A data frame containing the delay data.

delay

Column name for observed delays (default: "delay")

delay_upper

Column name for upper bound of delays (default: "delay_upper")

n

Column name for count of observations (default: "n")

pwindow

Column name for primary window (default: "pwindow")

relative_obs_time

Column name for relative observation time (default: "relative_obs_time")

dist_id

Integer identifying the delay distribution: 1 = Lognormal, 2 = Gamma, 3 = Weibull, 4 = Exponential, 5 = Generalized Gamma, 6 = Negative Binomial, 7 = Poisson, 8 = Bernoulli, 9 = Beta, 10 = Binomial, 11 = Categorical, 12 = Cauchy, 13 = Chi-square, 14 = Dirichlet, 15 = Gumbel, 16 = Inverse Gamma, 17 = Logistic

primary_id

Integer identifying the primary distribution: 1 = Uniform, 2 = Exponential growth

param_bounds

A list with elements lower and upper, each a numeric vector specifying bounds for the delay distribution parameters.

primary_param_bounds

A list with elements lower and upper, each a numeric vector specifying bounds for the primary distribution parameters.

priors

A list with elements location and scale, each a numeric vector specifying priors for the delay distribution parameters.

primary_priors

A list with elements location and scale, each a numeric vector specifying priors for the primary distribution parameters.

compute_log_lik

Logical; compute log likelihood? (default: FALSE)

use_reduce_sum

Logical; use reduce_sum for performance? (default: FALSE)
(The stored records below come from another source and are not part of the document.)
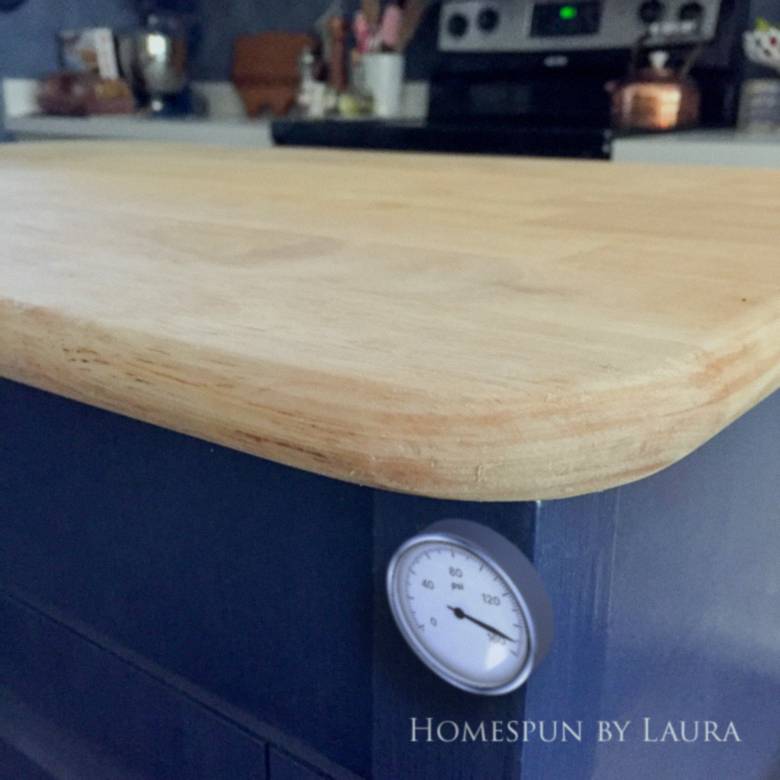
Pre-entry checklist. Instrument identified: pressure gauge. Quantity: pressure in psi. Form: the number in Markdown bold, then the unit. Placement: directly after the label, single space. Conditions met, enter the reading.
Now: **150** psi
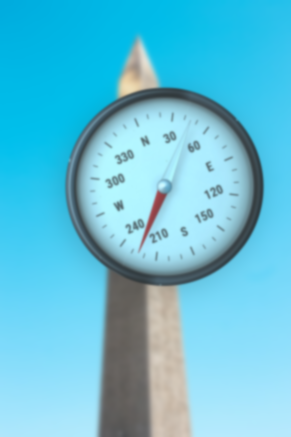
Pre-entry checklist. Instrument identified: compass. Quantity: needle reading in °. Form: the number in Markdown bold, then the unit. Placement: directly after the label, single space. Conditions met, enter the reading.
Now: **225** °
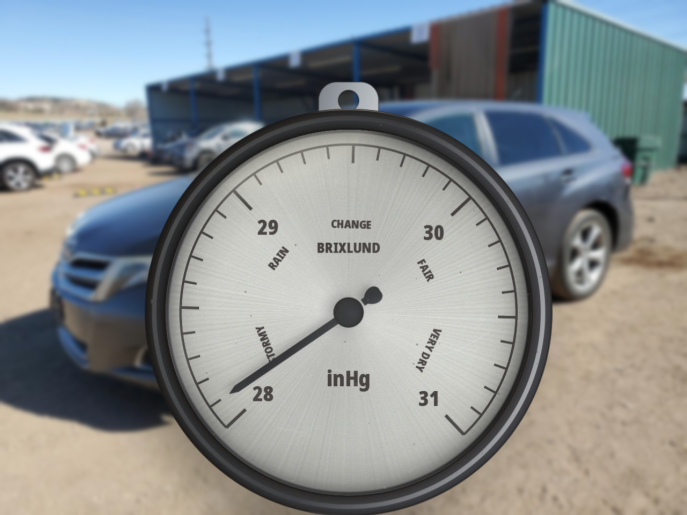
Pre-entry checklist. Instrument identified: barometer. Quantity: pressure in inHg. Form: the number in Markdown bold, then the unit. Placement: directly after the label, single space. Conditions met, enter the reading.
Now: **28.1** inHg
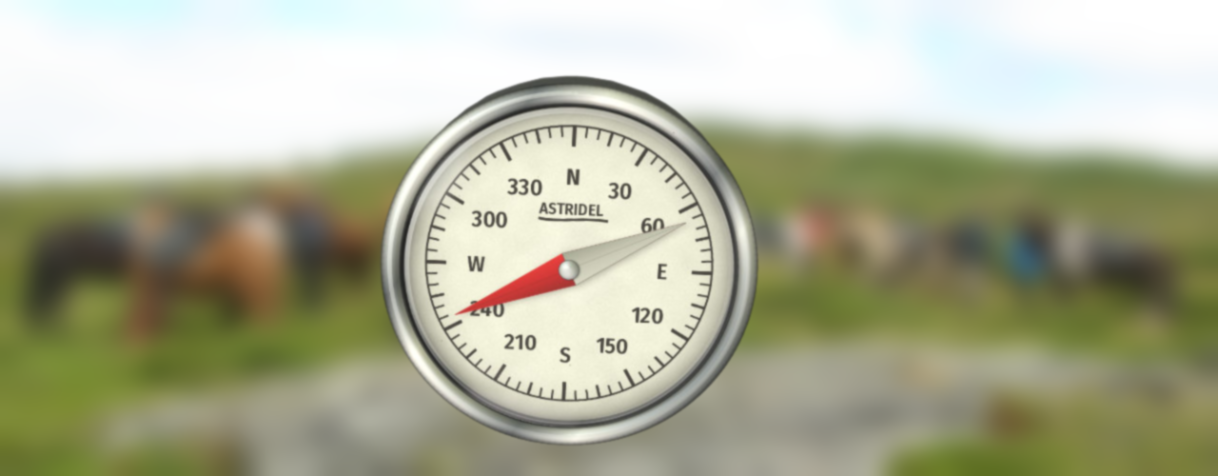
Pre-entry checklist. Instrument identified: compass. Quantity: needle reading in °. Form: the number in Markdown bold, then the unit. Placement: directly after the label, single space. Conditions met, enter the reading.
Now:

truncation_check_multiplier

Numeric multiplier to use for checking if the truncation time D is appropriate relative to the maximum delay for each unique D value. Set to NULL to skip the check. Default is 2.

Value

A list containing the data formatted for use with pcd_cmdstan_model()

See also

Modelling wrappers for external fitting packages fitdistdoublecens(), pcd_cmdstan_model()

Examples

data <- data.frame(
  delay = c(1, 2, 3),
  delay_upper = c(2, 3, 4),
  n = c(10, 20, 15),
  pwindow = c(1, 1, 2),
  relative_obs_time = c(10, 10, 10)
)
stan_data <- pcd_as_stan_data(
  data,
  dist_id = 1,
  primary_id = 1,
  param_bounds = list(lower = c(0, 0), upper = c(10, 10)),
  primary_param_bounds = list(lower = numeric(0), upper = numeric(0)),
  priors = list(location = c(1, 1), scale = c(1, 1)),
  primary_priors = list(location = numeric(0), scale = numeric(0))
)
#> The truncation time D (10) is larger than 2 times the maximum observed delay (3). Consider setting D to Inf for better efficiency with minimal accuracy cost for this case.